After looking at the lap timesheet, initially I thought 16 seconds might be pretty accurate actually - after a closer inspection though, I think it's closer to 18-19 seconds.turbof1 wrote:I think a net loss of about 16 seconds could be for a normal pit stop; a rough guess.
Alonso's lap time suggest this:
Lap 27 1:47.661
Lap 28 1:50.021 P (+ 2.4s)
Lap 29 2:06.690 (+ 16.6s)
Lap 30 1:47.525
Kimi's lap times:
Lap 30 1:47.621
Lap 31 1:49.410 P (+ 1.8s)
Lap 32 2:06.245 (+ 16.8s)
Lap 33 1:46.055
When looking at drivers who did not pit during the safety-car, the figures seem roughly the same. The lap preceeding the pit-stop is around 2 seconds slower and then the following lap another 16+ seconds. I suspect that's because the pit-stop is along the straight, so it affects two laps effectively. If you add those two together, you are in fact closer to 18-19 seconds.

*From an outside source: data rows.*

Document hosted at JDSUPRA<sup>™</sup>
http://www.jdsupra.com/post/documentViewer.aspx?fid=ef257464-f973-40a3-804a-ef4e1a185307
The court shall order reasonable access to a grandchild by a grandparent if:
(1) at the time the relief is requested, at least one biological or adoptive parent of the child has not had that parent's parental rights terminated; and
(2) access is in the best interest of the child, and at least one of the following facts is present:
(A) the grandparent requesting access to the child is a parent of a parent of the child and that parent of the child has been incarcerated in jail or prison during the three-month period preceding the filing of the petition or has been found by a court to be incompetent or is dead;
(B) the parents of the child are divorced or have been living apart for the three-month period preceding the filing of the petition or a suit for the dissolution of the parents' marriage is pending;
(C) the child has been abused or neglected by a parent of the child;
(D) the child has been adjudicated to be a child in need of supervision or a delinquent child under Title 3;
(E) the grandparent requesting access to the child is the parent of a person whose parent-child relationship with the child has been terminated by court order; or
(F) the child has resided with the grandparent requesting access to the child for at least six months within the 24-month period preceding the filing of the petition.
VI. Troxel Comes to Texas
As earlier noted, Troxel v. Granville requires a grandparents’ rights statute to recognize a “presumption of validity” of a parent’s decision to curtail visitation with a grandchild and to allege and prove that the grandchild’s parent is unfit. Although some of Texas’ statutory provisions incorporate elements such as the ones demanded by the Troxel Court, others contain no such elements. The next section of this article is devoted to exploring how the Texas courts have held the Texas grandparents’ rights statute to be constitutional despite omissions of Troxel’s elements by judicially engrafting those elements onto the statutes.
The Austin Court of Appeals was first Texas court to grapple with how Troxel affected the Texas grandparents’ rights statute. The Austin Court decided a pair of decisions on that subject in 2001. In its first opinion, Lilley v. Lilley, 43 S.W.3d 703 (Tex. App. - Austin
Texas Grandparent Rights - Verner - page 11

Regardless if it's 16 or 19 seconds though - it doesn't really change my prior argument at all.
EDIT: Actually, my times in the brackets are the difference to the preceeding lap. If you take 1:47.xxx as the nominal time without the pitstop, it's another 2 seconds putting it just in the ballpark of 20 seconds of a net-loss.